- _CHALLENGES_
**A.** Answer these questions from the family history of Generva Glenn:
(i) Where and on what date was Clealon Bray born?
(ii) Where and when did Jennie Glenn and Clealon Bray marry?
(iii) Whom did Liston Clealon Bray later marry?
**B.** Using the family history of Generva Glenn, explain in one to three sentences why the Bray family left Mississippi for Utah.

- _GIVEN TEXT_

GENERVA ("Jennie") GLENN was born 25 July 1887
in Wallsburg, Wasatch County, Utah, and she grew up in Wallsburg.
Relatives on both sides of her family had been early settlers there.
She married Clealon Bray on 24 Dec 1904 at Heber,
Wasatch, Utah. Clealon was a son of John Alexander
Bray (1846-1908) and Irene Roland Berry (1855-1931). He was born
5 Nov 1883 at Houlka, Chickasaw, Mississippi. His family had joined the
LDS Church in 1888 in Mississippi, and came to Utah by train when Clealon
was only 4 years old. The Bray family had been driven out by mob
persecution, which was very severe against "Mormons" in the southern states
during that era. The Bray family lived in Provo, and apparently Clealon and
Jennie met when he made deliveries to her father's store in Wallsburg.
Clealon was 21 and Jennie only 16 when they married. To this couple
was born three children:
WANDA INEZ BRAY, b. 29 Jan 1905
in Wallsburg, Wasatch County
(later married Leonard Call Mann)
LISTON CLEALON BRAY, b. 10 Mar 1906
in Provo, Utah County
(later married Bertha Butterfield)
ROBERT LAMAR BRAY, b. 23 Aug 1908
in Bingham, Salt Lake County, Utah
(later married Grace Allene Lumpkin)

- _SUPPLIED MATERIAL_
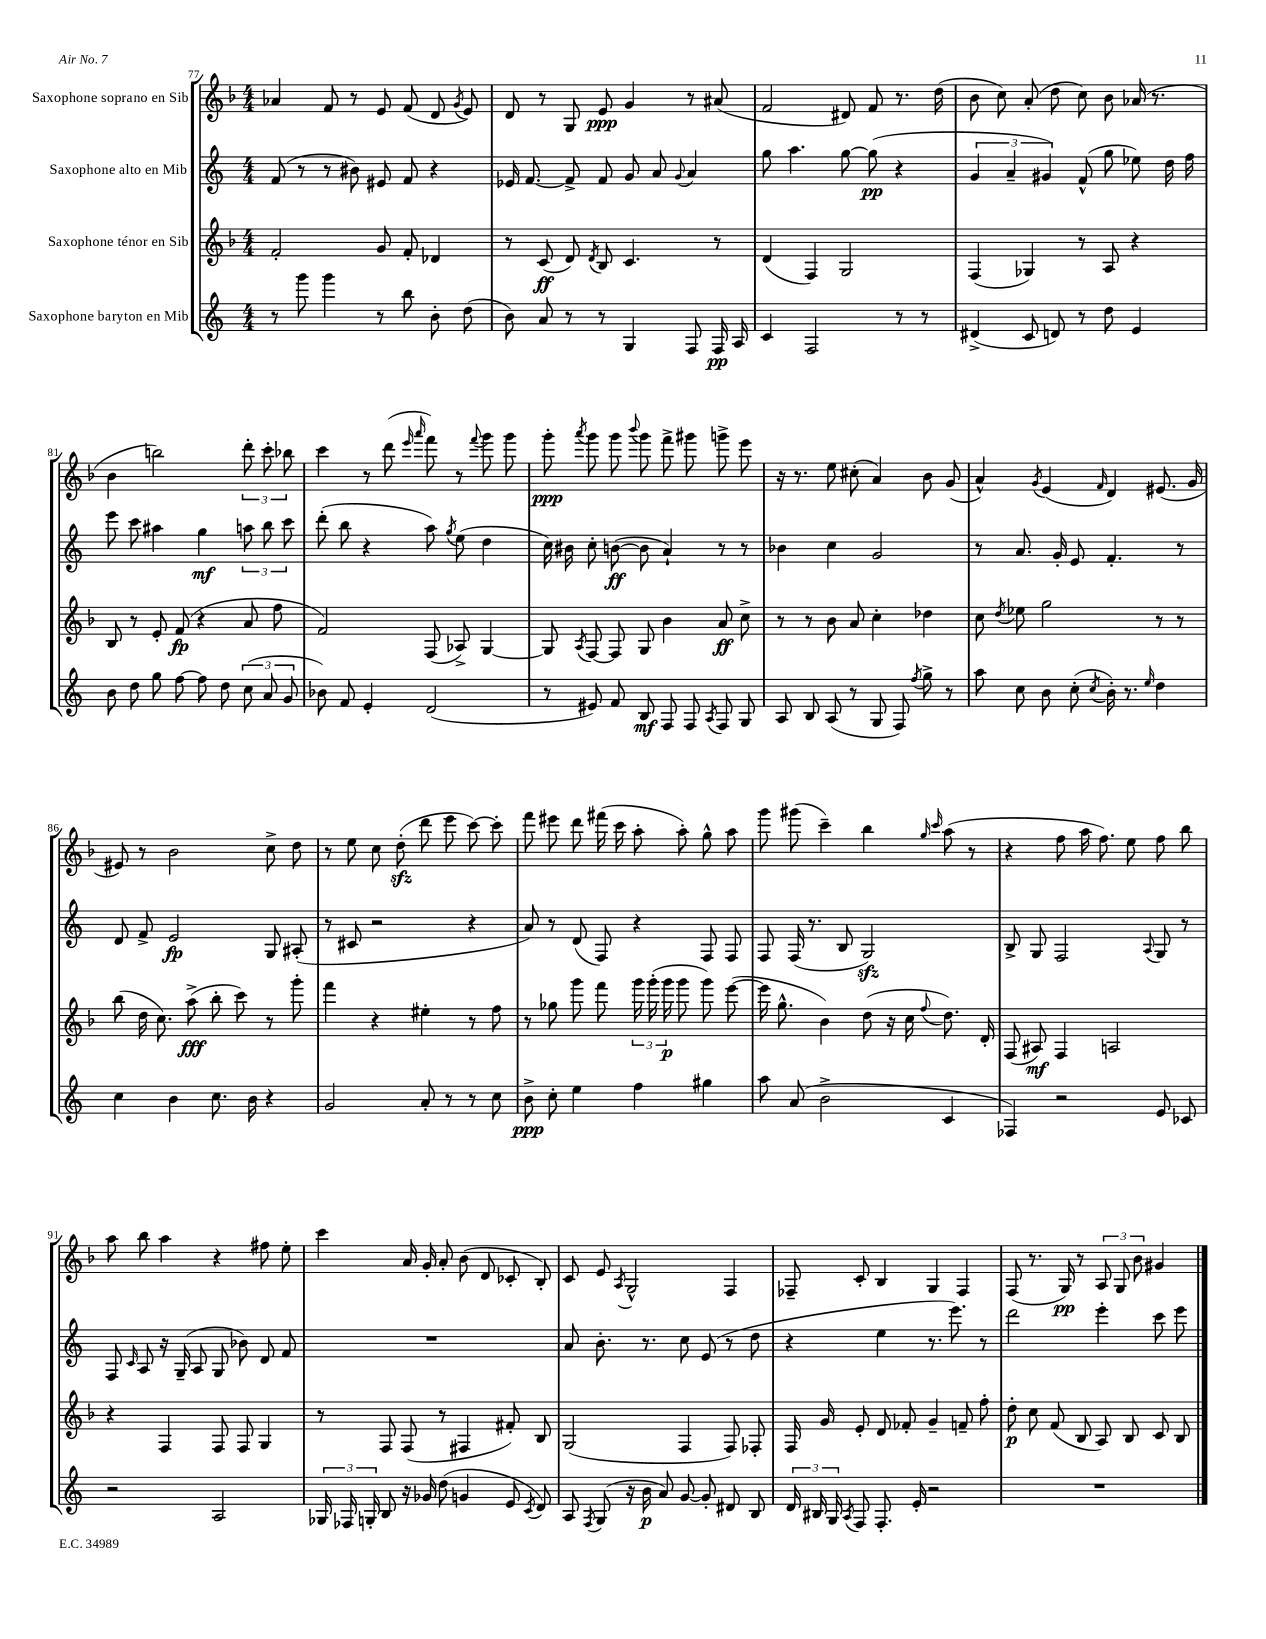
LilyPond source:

<<
\new StaffGroup <<
\new Staff = "s0" \with { instrumentName = "Saxophone soprano en Sib" } {
    \clef treble \key f \major \numericTimeSignature \time 4/4
    \autoBeamOff aes'4 f'8 r8 e'8 f'8( d'8 \acciaccatura { g'8 } e'8) |
    d'8 r8 g8 e'8\ppp g'4 r8 ais'8( |
    f'2 dis'8) f'8 r8. d''16( |
    bes'8 c''8) a'8-.( d''8 c''8) bes'8 aes'16( r8. |
    bes'4 b''2) \tuplet 3/2 { d'''8-. c'''8-. bes''8 } |
    c'''4 r8 d'''8( \grace { e'''16 a'''16 } f'''8) r8 \appoggiatura { f'''8 } g'''8 g'''8 |
    g'''8-.\ppp \acciaccatura { a'''8 } g'''8 g'''8 \appoggiatura { bes'''8 } g'''8 f'''8-> gis'''8 g'''8-> e'''8 |
    r16 r8. e''8 cis''8-.( a'4) bes'8 g'8( |
    a'4-^) \acciaccatura { g'8 } e'4( \grace { f'16 } d'4) eis'8.( g'16 |
    eis'8) r8 bes'2 c''8-> d''8 |
    r8 e''8 c''8 d''8-.\sfz( d'''8 e'''8 c'''8~) c'''8-. |
    f'''8 eis'''8 d'''8 fis'''16( c'''16 a''8-. a''8-.) g''8-^ a''8 |
    g'''8 gis'''8( c'''4--) bes''4 \grace { g''16 c'''16 } a''8( r8 |
    r4 f''8 a''16 f''8.) e''8 f''8 bes''8 |
    a''8 bes''8 a''4 r4 fis''8 e''8-. |
    c'''4 a'16 g'16-. a'8-. bes'8( d'8 ces'8-. bes8-.) |
    c'8 e'8 \acciaccatura { a8 } g2-^ f4 |
    fes8-- c'8-. bes4 g4 fes4 |
    f8( r8. g16\pp) r8 \tuplet 3/2 { a8 g8 bes'8 } gis'4 \bar "|." |
}
\new Staff = "s1" \with { instrumentName = "Saxophone alto en Mib" } {
    \clef treble \key c \major \numericTimeSignature \time 4/4
    \autoBeamOff f'8( r8 r8 bis'8) eis'8 f'8 r4 |
    ees'16 f'8.~ f'8-> f'8 g'8 a'8 \appoggiatura { g'8 } a'4 |
    g''8 a''4. g''8~ g''8\pp( r4 |
    \tuplet 3/2 { g'4 a'4-- gis'4) } f'8-^( g''8 ees''8) d''16 f''16 |
    e'''8 c'''8 ais''4 g''4\mf \tuplet 3/2 { a''8 b''8 c'''8 } |
    d'''8-.( b''8 r4 a''8) \acciaccatura { g''8 } e''8( d''4 |
    c''16) bis'16 c''8-. b'8~\ff( b'8 a'4-!) r8 r8 |
    bes'4 c''4 g'2 |
    r8 a'8. g'16-. e'8 f'4.-. r8 |
    d'8 f'8-> e'2\fp g8 ais8-.( |
    r8 cis'8 r2 r4 |
    a'8) r8 d'8( f8) r4 f8 f8 |
    f8 f16( r8. b8 g2\sfz) |
    b8-> g8 f2 \appoggiatura { a8 } g8 r8 |
    f8 \grace { c'16 } a8 r16 g16--( a8 g8 bes'8) d'8 f'8 |
    R1 |
    a'8 b'8.-. r8. c''8 e'8( r8 d''8 |
    r4 e''4 r8. e'''8.) r8 |
    d'''2 e'''4-. c'''8 e'''8 \bar "|." |
}
\new Staff = "s2" \with { instrumentName = "Saxophone ténor en Sib" } {
    \clef treble \key f \major \numericTimeSignature \time 4/4
    \autoBeamOff f'2-. g'8 f'8-. des'4 |
    r8 c'8\ff( d'8) \acciaccatura { d'8 } bes8 c'4. r8 |
    d'4( f4) g2 |
    f4( ges4) r8 a8 r4 |
    bes8 r8 e'8-. f'8\fp( r4 a'8 f''8 |
    f'2) f8( aes8->) g4~ |
    g8 \acciaccatura { a8 } f8~ f8 g8 bes'4 a'8\ff c''8-> |
    r8 r8 bes'8 a'8 c''4-. des''4 |
    c''8 \acciaccatura { d''8 } ees''8 g''2 r8 r8 |
    bes''8( d''16 c''8.) a''8->\fff( bes''8-. c'''8) r8 g'''8-. |
    f'''4 r4 eis''4-. r8 f''8 |
    r8 ges''8 g'''8 f'''8 \tuplet 3/2 { g'''16 g'''16-.( g'''16\p } g'''8 g'''8) e'''8~( |
    e'''16 g''8.-^ bes'4) d''8( r16 c''16 \appoggiatura { f''8 } d''8.) d'16-. |
    f8( ais8\mf) f4 a2 |
    r4 f4 f8 f8 g4 |
    r8 f8 f8( r8 fis4 fis'8-.) bes8 |
    g2( f4 f8) fes8-. |
    f16 g'16 e'8-. d'8 fes'8-. g'4-- f'8-- f''8-. |
    d''8-.\p c''8 f'8( bes8 a8) bes8 c'8 bes8 \bar "|." |
}
\new Staff = "s3" \with { instrumentName = "Saxophone baryton en Mib" } {
    \clef treble \key c \major \numericTimeSignature \time 4/4
    \autoBeamOff r8 g'''8 g'''4 r8 b''8 b'8-. d''8( |
    b'8) a'8 r8 r8 g4 f8 f16\pp a16 |
    c'4 f2 r8 r8 |
    dis'4->( c'8 d'8) r8 d''8 e'4 |
    b'8 d''8 g''8 f''8~ f''8 d''8 \tuplet 3/2 { c''8( a'8 g'8 } |
    bes'8) f'8 e'4-. d'2( |
    r8 eis'8) f'8 b8\mf f8 f8 \acciaccatura { a8 } f8 g8 |
    a8 b8 a8( r8 g8 f8) \acciaccatura { f''8 } g''8-> r8 |
    a''8 c''8 b'8 c''8-.( \acciaccatura { c''8 } b'16-.) r8. \grace { e''16 } d''4 |
    c''4 b'4 c''8. b'16 r4 |
    g'2 a'8-. r8 r8 c''8 |
    b'8->\ppp c''8-. e''4 f''4 gis''4 |
    a''8 a'8( b'2-> c'4 |
    fes4) r2 e'8 ces'8 |
    r2 a2 |
    \tuplet 3/2 { ges16 fes16 g16-. } b8 r16 ges'16 d''8( g'4 e'8 \acciaccatura { c'8 } d'8) |
    a8 \acciaccatura { f8 } g8( r16 b'16\p a'8) g'8~ g'8-. dis'8 b8 |
    \tuplet 3/2 { d'16 bis16 g16 } \acciaccatura { a8 } f8 f8.-. e'16-. r2 |
    R1 \bar "|." |
}
>>
>>
\layout { \context { \Score currentBarNumber = #77 } }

- _OUTPUTS_
**A.**
(i) Houlka, Chickasaw, Mississippi, on 5 Nov 1883.
(ii) Heber, Wasatch, Utah, on 24 Dec 1904.
(iii) Bertha Butterfield.

**B.** The Bray family had joined the LDS Church in Mississippi in 1888 and were driven out by mob persecution. That persecution was very severe against "Mormons" in the southern states during that era. They then came to Utah by train when Clealon was only 4 years old.